課題項目 1 –
文書抜粋の「ポイントは2つで、5000名」から「し出した書き方になっている。」までの部分(「し出した書き方になっている。」も含む)を、「購買履歴」を「買い物の記録」に置き換えて書き直してください。

--- 文書抜粋 ---

いつものようにFeedlyを見ていたら政府広告が挟まっていた。個人情報保護法が変わるのだそうだ。もしかしたらニュースを見た記憶があるのかもしれないのだが、元来ぼーっとしたタチなのであまり意識していなかった。
ポイントは2つで、5000名以下の名簿も保護の対象になるということと、匿名化した個人情報の活用ができるようになるという点だ。後者はこれまでは統計データなら利用はできていたのだが、今後は統計処理しなくても個人の購買履歴や移動履歴などを活用できるということになる。活用というとよくわからないが、ぶっちゃけ「定期券を持っている人がどこからどこまで移動したか」という個人単位のデータを売り買いできるということである。マーケティングデータとしてはかなり貴重なものなので需要は高いだろうが、自分の購買履歴や行動履歴を勝手に売り買いされるというのはどうも「面白くないなあ」という気がする。こうした議論を恐れてか、広報ページの書き方は「公益」を全面に押し出した書き方になっている。

---

課題項目 2 –
レコードの冒頭から「left elbow: (179, 243, 11)」を含む行まで(その行も含む)を、空行を除いて、「行番号」と「内容」の2列からなるMarkdownの表に書き改めてください。画像は表に含めないでください。

--- 提供レコード ---

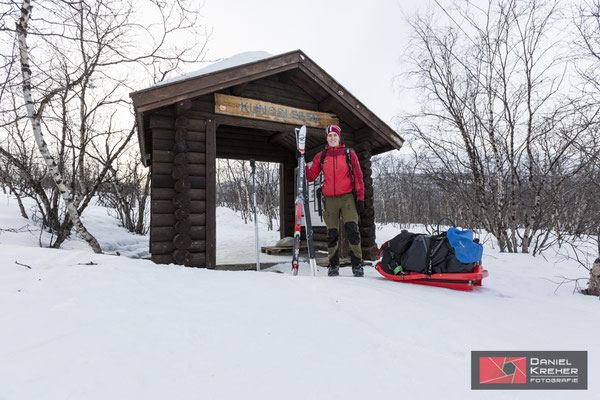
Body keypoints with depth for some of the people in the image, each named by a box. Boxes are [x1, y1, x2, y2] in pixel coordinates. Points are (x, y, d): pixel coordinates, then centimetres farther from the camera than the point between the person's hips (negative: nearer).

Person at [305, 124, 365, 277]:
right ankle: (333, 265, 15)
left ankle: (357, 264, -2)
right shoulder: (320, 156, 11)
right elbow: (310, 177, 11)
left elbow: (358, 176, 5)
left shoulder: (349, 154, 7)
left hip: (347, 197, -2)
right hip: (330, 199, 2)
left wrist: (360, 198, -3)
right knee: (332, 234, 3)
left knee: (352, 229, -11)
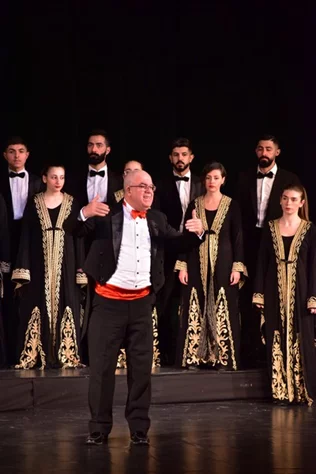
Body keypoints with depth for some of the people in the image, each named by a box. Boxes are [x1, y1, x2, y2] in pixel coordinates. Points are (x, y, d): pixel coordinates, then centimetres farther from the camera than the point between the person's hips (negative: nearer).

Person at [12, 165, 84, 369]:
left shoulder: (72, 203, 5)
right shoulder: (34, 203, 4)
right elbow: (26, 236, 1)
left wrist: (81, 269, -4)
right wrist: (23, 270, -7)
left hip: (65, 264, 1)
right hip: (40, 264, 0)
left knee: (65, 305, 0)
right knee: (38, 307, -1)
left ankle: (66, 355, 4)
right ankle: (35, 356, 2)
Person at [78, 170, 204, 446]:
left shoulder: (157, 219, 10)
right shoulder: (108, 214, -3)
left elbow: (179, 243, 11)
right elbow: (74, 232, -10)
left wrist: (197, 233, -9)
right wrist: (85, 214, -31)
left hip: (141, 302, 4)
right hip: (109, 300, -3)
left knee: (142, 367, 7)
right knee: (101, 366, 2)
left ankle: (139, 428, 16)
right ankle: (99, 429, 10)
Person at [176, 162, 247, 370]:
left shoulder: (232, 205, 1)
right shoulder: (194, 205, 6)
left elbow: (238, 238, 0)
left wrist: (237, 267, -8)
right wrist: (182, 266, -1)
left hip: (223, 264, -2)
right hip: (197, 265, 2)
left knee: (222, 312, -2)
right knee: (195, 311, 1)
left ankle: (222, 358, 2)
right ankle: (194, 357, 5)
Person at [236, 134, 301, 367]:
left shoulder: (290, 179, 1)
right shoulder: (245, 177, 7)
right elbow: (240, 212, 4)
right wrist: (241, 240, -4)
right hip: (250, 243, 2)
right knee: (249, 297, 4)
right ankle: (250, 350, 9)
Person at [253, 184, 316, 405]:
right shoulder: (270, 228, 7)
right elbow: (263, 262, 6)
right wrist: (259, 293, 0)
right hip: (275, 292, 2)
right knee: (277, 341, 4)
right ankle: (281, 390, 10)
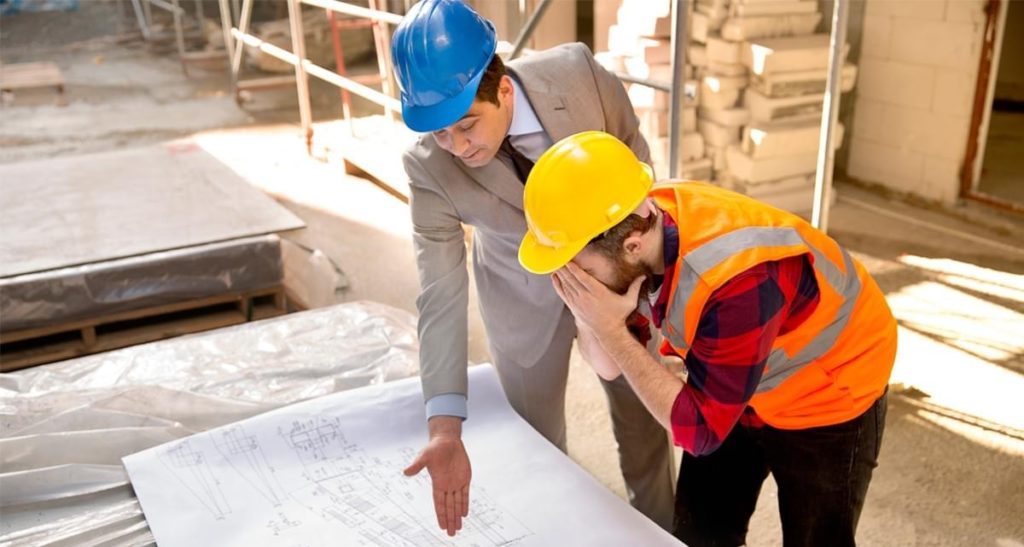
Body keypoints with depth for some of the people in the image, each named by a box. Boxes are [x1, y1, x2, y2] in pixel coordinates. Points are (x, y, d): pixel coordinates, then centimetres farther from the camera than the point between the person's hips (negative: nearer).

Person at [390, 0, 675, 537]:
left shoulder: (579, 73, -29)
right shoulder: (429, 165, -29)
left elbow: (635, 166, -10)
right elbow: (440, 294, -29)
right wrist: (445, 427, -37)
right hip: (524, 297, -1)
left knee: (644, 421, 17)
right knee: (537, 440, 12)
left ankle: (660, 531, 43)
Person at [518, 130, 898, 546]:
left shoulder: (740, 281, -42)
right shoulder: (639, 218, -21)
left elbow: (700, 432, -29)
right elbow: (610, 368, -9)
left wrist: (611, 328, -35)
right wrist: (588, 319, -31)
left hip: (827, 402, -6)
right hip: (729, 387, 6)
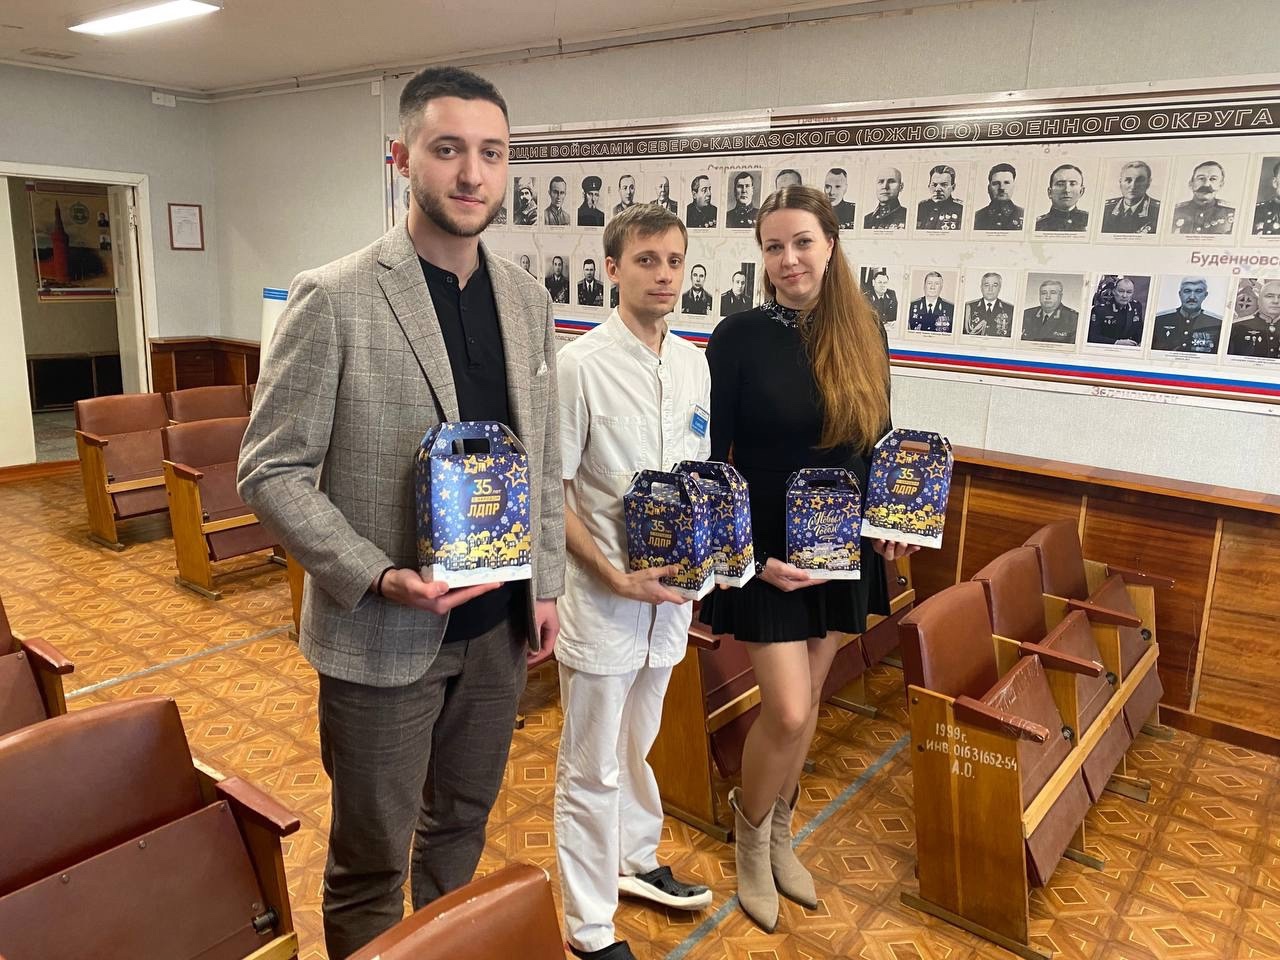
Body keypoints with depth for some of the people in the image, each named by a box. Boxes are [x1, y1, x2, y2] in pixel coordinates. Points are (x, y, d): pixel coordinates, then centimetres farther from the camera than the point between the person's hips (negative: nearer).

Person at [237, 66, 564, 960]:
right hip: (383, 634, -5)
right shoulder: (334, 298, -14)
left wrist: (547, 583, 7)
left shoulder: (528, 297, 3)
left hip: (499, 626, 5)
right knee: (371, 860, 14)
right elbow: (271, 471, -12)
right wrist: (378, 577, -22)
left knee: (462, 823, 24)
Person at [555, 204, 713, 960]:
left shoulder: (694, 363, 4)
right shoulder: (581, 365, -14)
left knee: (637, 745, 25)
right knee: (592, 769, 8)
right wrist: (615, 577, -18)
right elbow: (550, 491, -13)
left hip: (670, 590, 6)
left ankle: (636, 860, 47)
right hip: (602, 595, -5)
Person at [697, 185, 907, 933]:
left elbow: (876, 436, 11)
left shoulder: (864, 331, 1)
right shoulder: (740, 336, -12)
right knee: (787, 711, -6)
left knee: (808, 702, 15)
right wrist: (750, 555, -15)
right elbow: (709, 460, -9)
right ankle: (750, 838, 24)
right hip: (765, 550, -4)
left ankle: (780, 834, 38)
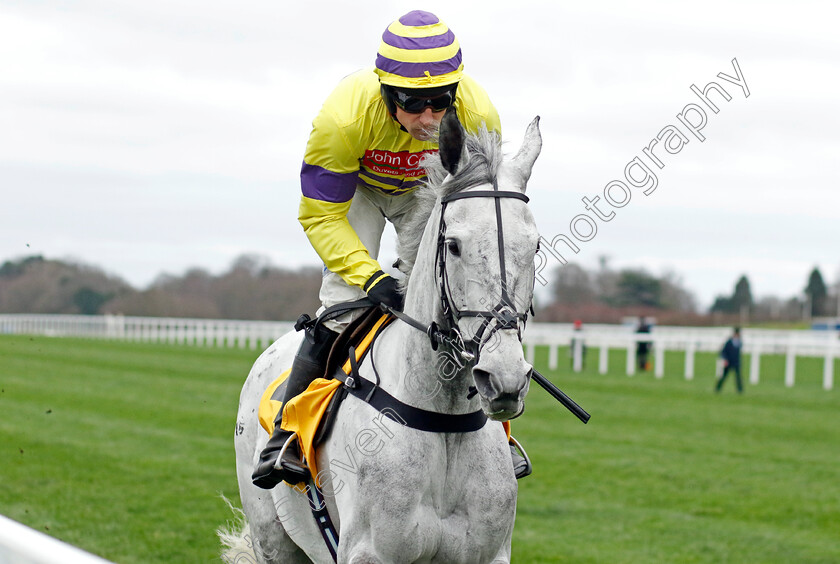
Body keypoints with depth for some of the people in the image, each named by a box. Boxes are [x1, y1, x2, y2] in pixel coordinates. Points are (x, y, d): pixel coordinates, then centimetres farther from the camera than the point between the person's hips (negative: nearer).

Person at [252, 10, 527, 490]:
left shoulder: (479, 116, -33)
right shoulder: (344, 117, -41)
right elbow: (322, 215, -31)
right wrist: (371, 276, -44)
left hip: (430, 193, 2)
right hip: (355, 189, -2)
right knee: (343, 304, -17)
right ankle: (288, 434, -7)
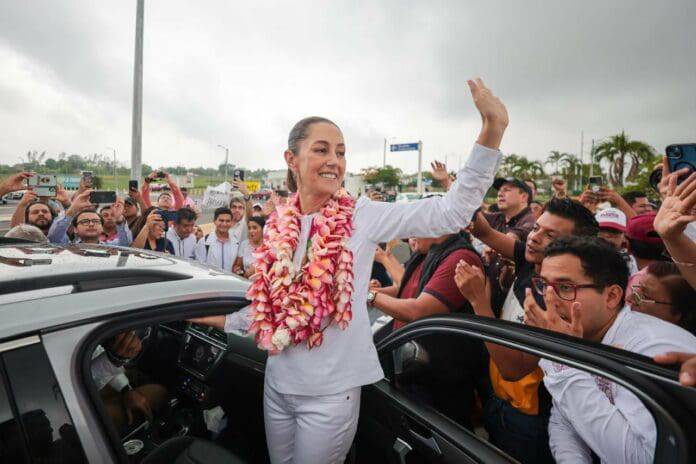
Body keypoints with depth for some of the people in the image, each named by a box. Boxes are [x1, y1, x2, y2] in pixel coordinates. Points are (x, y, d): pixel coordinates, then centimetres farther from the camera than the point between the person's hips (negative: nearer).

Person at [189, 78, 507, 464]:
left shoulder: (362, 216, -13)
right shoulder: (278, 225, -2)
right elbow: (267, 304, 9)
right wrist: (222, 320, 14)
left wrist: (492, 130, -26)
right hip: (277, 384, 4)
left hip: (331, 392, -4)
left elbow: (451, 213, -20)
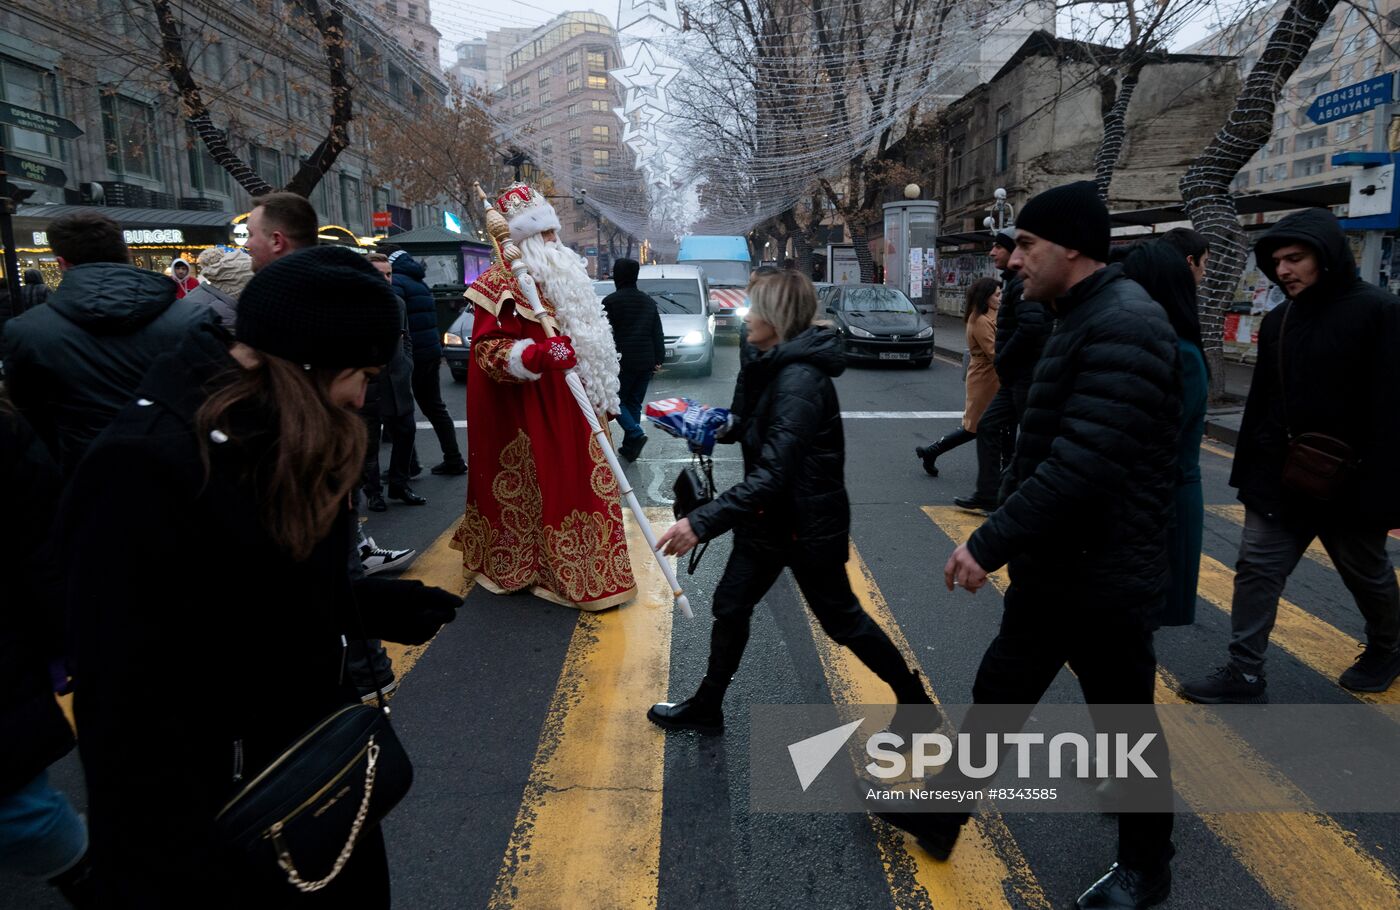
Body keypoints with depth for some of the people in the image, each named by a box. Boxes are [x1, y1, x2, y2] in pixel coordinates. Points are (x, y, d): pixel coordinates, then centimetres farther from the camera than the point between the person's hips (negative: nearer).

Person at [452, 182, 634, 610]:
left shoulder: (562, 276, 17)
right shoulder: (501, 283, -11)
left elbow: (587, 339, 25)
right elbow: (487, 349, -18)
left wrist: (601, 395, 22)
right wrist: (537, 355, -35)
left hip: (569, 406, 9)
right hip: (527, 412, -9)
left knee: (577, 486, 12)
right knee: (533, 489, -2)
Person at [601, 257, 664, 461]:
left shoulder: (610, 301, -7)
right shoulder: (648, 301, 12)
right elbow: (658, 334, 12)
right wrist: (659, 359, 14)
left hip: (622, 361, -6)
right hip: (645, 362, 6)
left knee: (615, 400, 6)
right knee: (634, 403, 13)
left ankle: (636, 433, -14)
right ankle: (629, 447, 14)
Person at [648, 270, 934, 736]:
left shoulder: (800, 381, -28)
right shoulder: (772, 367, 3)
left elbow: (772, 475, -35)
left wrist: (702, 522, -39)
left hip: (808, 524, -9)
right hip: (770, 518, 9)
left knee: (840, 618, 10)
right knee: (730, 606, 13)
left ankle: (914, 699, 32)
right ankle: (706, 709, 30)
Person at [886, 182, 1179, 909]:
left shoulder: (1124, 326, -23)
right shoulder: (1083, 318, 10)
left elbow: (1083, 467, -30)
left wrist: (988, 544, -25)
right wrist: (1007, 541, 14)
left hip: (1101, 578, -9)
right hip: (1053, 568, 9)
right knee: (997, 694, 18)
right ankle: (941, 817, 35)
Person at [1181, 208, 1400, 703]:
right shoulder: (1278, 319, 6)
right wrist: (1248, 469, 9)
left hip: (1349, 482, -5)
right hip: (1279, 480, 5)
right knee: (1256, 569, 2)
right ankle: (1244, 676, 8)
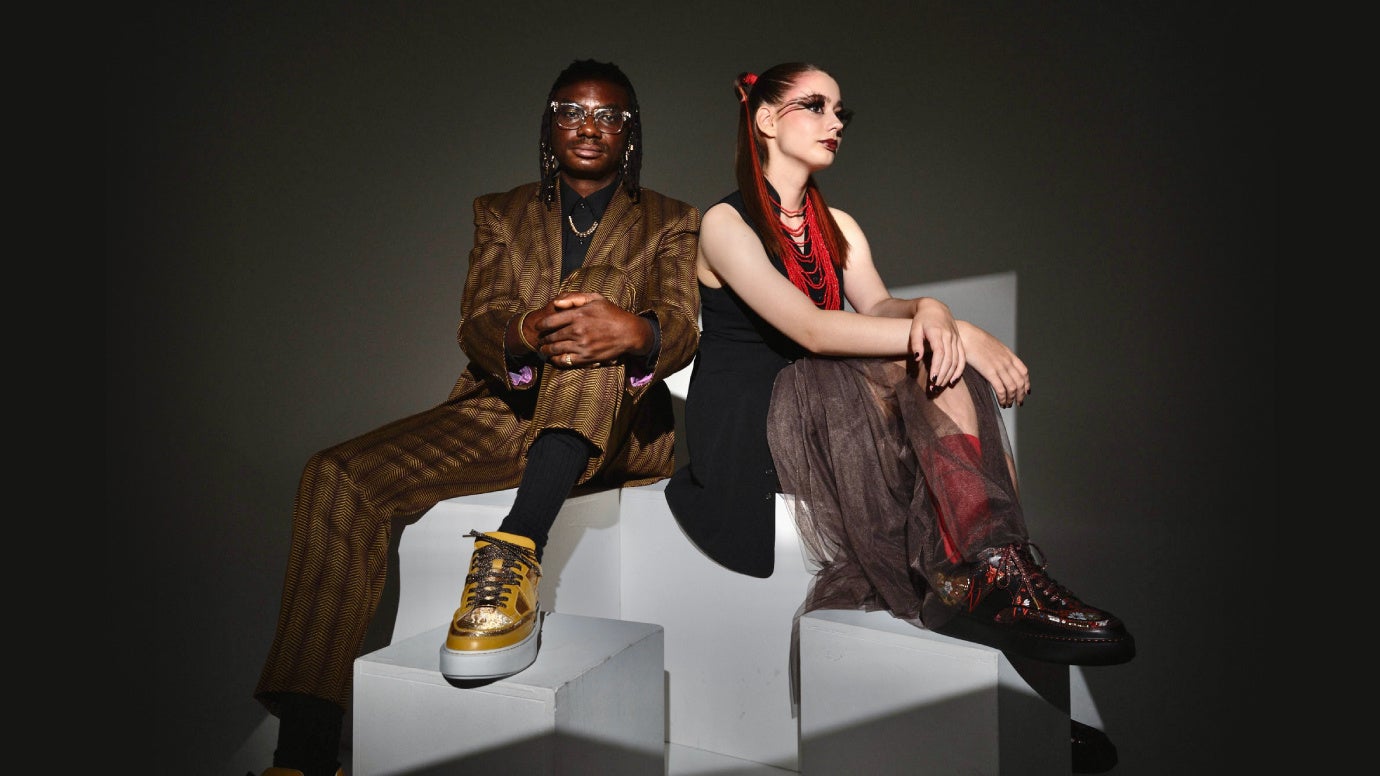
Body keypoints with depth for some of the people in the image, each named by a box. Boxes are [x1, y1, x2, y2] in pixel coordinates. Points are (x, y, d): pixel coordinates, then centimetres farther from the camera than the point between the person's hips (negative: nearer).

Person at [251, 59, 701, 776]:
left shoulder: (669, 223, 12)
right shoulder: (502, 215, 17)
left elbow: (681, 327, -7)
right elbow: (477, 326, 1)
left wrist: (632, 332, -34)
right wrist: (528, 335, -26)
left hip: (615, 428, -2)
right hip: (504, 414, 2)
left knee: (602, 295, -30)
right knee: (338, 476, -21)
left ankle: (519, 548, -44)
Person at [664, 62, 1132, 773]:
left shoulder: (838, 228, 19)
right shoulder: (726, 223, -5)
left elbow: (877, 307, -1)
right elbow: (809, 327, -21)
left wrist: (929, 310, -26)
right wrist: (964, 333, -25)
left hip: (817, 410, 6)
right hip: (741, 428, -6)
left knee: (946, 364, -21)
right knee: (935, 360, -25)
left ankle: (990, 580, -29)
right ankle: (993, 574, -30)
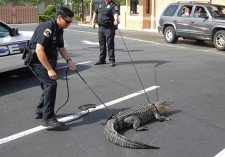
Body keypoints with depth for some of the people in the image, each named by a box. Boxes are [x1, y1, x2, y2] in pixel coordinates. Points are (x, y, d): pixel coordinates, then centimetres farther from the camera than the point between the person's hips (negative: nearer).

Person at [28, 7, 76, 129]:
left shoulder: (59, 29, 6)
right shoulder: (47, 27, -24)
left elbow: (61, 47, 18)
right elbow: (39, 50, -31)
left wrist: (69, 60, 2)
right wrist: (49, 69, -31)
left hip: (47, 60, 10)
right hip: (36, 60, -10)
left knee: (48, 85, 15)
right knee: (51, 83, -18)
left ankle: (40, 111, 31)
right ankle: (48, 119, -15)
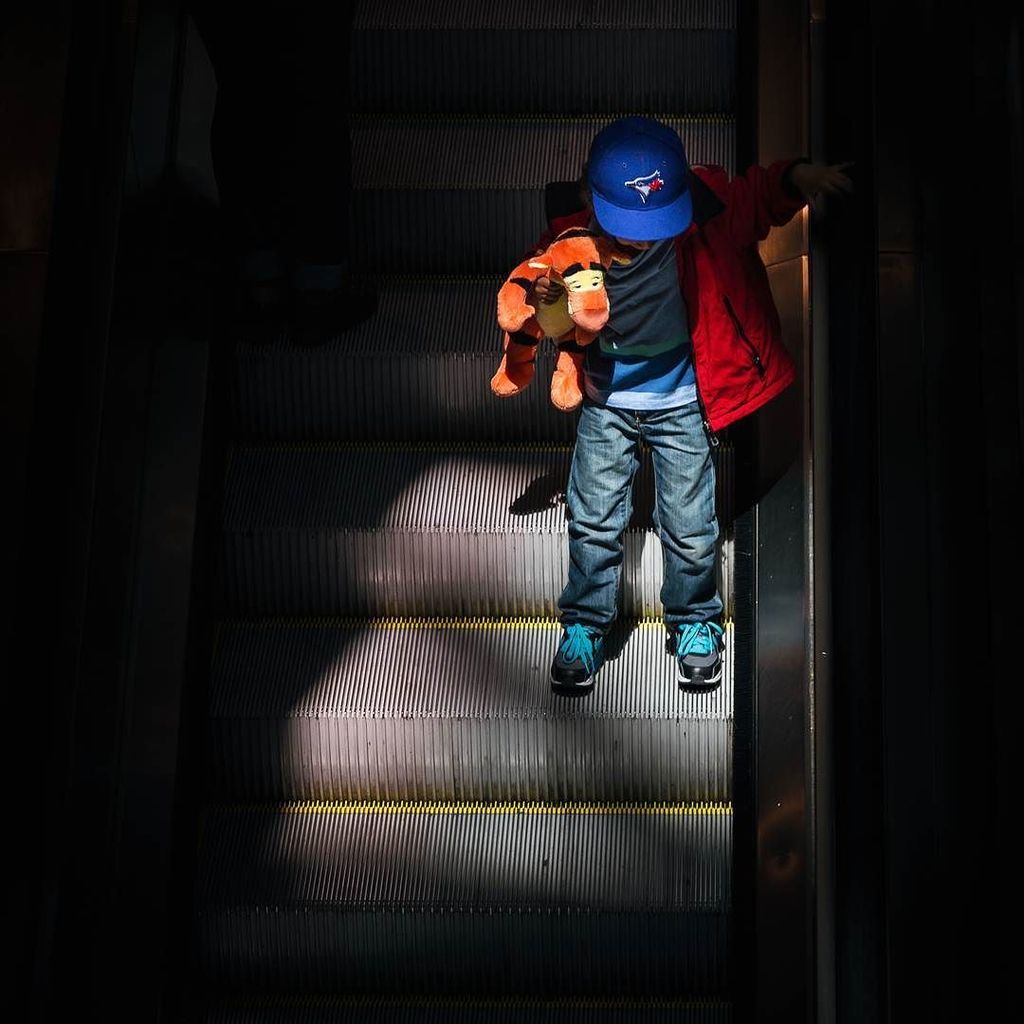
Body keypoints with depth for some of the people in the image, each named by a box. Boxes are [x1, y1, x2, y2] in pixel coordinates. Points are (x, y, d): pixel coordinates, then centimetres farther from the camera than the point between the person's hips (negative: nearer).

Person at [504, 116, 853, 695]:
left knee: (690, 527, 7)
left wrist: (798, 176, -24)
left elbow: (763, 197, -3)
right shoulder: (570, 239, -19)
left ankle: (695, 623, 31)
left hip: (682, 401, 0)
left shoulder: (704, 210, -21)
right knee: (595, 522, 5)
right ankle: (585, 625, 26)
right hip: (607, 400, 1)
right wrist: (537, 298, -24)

---

課題の結果 1 –
ポイントは2つで、5000名以下の名簿も保護の対象になるということと、匿名化した個人情報の活用ができるようになるという点だ。後者はこれまでは統計データなら利用はできていたのだが、今後は統計処理しなくても個人の買い物の記録や移動履歴などを活用できるということになる。活用というとよくわからないが、ぶっちゃけ「定期券を持っている人がどこからどこまで移動したか」という個人単位のデータを売り買いできるということである。マーケティングデータとしてはかなり貴重なものなので需要は高いだろうが、自分の買い物の記録や行動履歴を勝手に売り買いされるというのはどうも「面白くないなあ」という気がする。こうした議論を恐れてか、広報ページの書き方は「公益」を全面に押し出した書き方になっている。

課題の結果 2 –
| 行番号 | 内容 |
|---|---|
| 1 | Body keypoints with depth for some of the people in the image, each named by a box. Boxes are [x1, y1, x2, y2] in pixel coordinates. Points are (x, y, d): pixel coordinates, then centimetres farther from the camera than the point between the person's hips (negative: nearer). |
| 2 | Person at [305, 124, 365, 277]: |
| 3 | right ankle: (333, 265, 15) |
| 4 | left ankle: (357, 264, -2) |
| 5 | right shoulder: (320, 156, 11) |
| 6 | right elbow: (310, 177, 11) |
| 7 | left elbow: (358, 176, 5) |
| 8 | left shoulder: (349, 154, 7) |
| 9 | left hip: (347, 197, -2) |
| 10 | right hip: (330, 199, 2) |
| 11 | left wrist: (360, 198, -3) |
| 12 | right knee: (332, 234, 3) |
| 13 | left knee: (352, 229, -11) |
| 14 | Body keypoints with depth for some of the people in the image, each named by a box. Boxes are [x1, y1, x2, y2] in pixel coordinates. Points are (x, y, d): pixel coordinates, then centimetres farther from the camera than the point between the person's hips (negative: nearer). |
| 15 | Person at [12, 165, 84, 369]: |
| 16 | left shoulder: (72, 203, 5) |
| 17 | right shoulder: (34, 203, 4) |
| 18 | right elbow: (26, 236, 1) |
| 19 | left wrist: (81, 269, -4) |
| 20 | right wrist: (23, 270, -7) |
| 21 | left hip: (65, 264, 1) |
| 22 | right hip: (40, 264, 0) |
| 23 | left knee: (65, 305, 0) |
| 24 | right knee: (38, 307, -1) |
| 25 | left ankle: (66, 355, 4) |
| 26 | right ankle: (35, 356, 2) |
| 27 | Person at [78, 170, 204, 446]: |
| 28 | left shoulder: (157, 219, 10) |
| 29 | right shoulder: (108, 214, -3) |
| 30 | left elbow: (179, 243, 11) |